O.O. 13 – La scienza occulta nelle sue linee generali – (III)


 

Non si può penetrare la natura della coscienza di veglia

senza studiare lo stato in cui vive l’uomo durante il sonno;

e così non si può affrontare l’enigma della vita senza studiare la morte.

 

In un uomo che non senta in alcun modo il significato della conoscenza soprasensibile, può nascere una certa diffidenza verso di questa, anzitutto per la sua maniera di considerare il sonno e la morte.

 

La scienza occulta può apprezzare i motivi che fanno sorgere tale diffidenza. Infatti non è inconcepibile che qualcuno dica che l’uomo esiste per la vita attiva e produttiva, che dal dedicarsi ad essa dipende il suo lavoro, che l’approfondimento di stati quali il sonno e la morte può sorgere solo dall’inclinazione a oziosi trasognamenti, e non può condurre ad altro che a vuote fantasticherie. Il respingere simili « fantasticherie » può quindi facilmente considerarsi come indice di mente sana, e l’abbandonarsi a quegli « oziosi trasognamenti » come una morbosità, propria di persone cui fa difetto la forza e la gioia di vivere, e che sono incapaci di vera attività produttiva.

 

Si avrebbe torto a scartare senz’altro come ingiusto questo giudizio perché esso ha in sé un certo nòcciolo di verità, un quarto di verità, ma questa deve essere completata dagli altri tre quarti che le appartengono. Chi vede chiaramente questo primo quarto giusto, e non sospetta neppure l’esistenza degli altri tre, diventa a ragione diffidente, se gli si contesta il quarto giusto. Bisogna invero ammettere incondizionatamente che lo studio di ciò che si nasconde sotto sonno e morte è cosa morbosa, se conduce ad un indebolimento, a un allontanamento dalla vera vita. E bisogna altresì ammettere che quanto in passato è andato per il mondo come scienza occulta, e che anche oggi va in giro sotto tale nome, ha molte volte un’impronta malsana e ostile alla vita.

 

Ma mai niente di malsano scaturisce dalla vera conoscenza soprasensibile.
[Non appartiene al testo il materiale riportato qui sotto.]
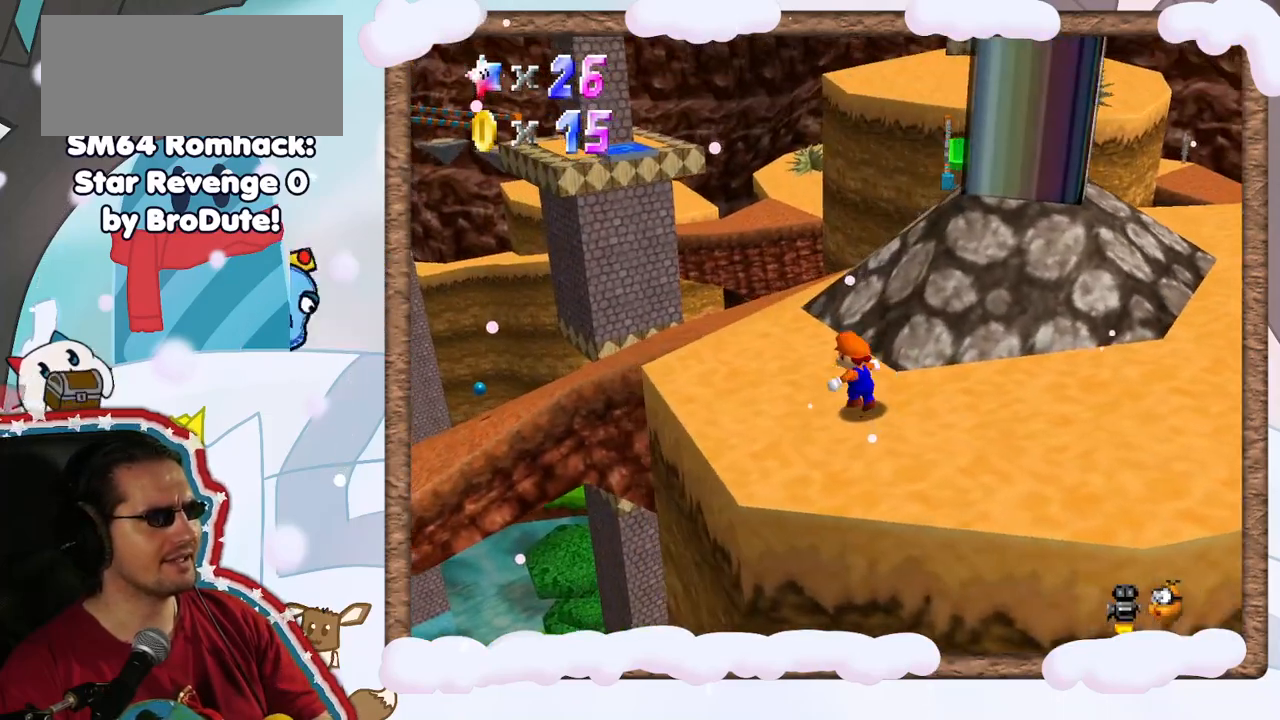
{"dt_ms": 500, "buttons": [], "left_stick": "up-left", "events": [[267, "C_LEFT", "down"], [383, "C_LEFT", "up"]]}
Anzi la verità è piuttosto questa: come l’uomo non può esser sempre desto,

così nelle esigenze reali della vita, presa in tutta la sua estensione,

egli non può fare a meno di quello che gli è offerto dal soprasensibile.

 

La vita continua nel sonno, e le forze che lavorano o creano durante la veglia

prendono vigore e ristoro da ciò che il sonno dà loro.

 

Altrettanto avviene per quello che l’uomo può osservare nel mondo manifesto.

I confini del mondo sono più vasti del campo di questa osservazione,

e quel che l’uomo riconosce nel visibile deve essere completato e fecondato

per mezzo di quel che egli può apprendere circa i mondi invisibili.

 

Un uomo che non rinnovi continuamente col sonno il vigore delle forze esaurite,

giunge alla distruzione della propria vita;

parimenti uno studio del mondo, che non sia fecondato dal riconoscimento dell’invisibile,

conduce alla desolazione.

 

Similmente è della « morte »: gli esseri viventi soggiacciono alla morte perché possa sorgere nuova vita.
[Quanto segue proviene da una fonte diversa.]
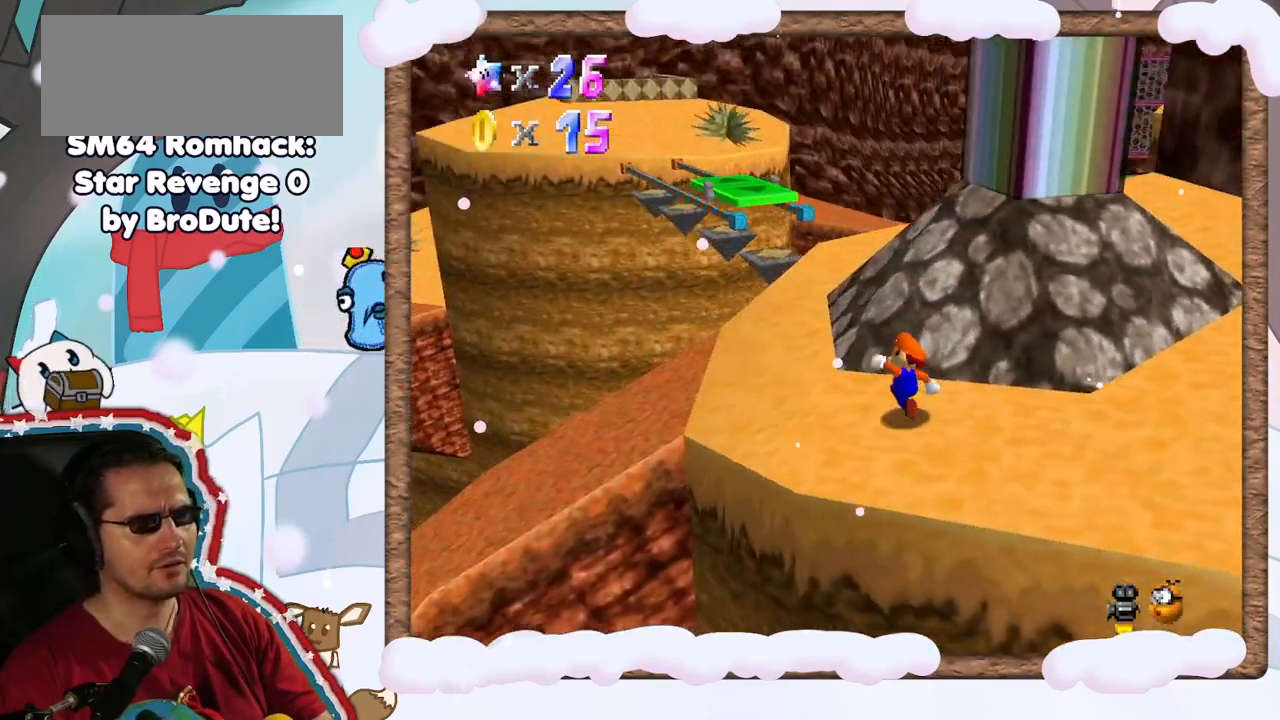
{"dt_ms": 500, "buttons": [], "left_stick": "up-left", "events": [[33, "left_stick", "up"], [117, "A", "down"], [283, "left_stick", "up-left"], [350, "A", "up"]]}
È la conoscenza del soprasensibile che diffonde chiara luce sulle belle parole di Goethe:

« La natura ha inventato la morte per aver molta vita ».

 

Come non vi sarebbe vita, nel senso ordinario, senza la morte,

così non vi può essere una reale conoscenza del mondo visibile senza che lo sguardo penetri nel soprasensibile.

 

Ogni conoscenza del visibile deve continuamente rituffarsi nel soprasensibile per potersi sviluppare. È quindi evidente che soltanto la scienza del soprasensibile rende possibile la vita della conoscenza manifesta; non indebolisce mai la vita, se si presenta nella sua vera figura; anzi la rinforza, e continuamente la rinnovella e la risana allorché, lasciata a se stessa, è divenuta fiacca e malata.

 

Quando l’uomo cade nel sonno, si modifica la connessione fra le sue parti costitutive.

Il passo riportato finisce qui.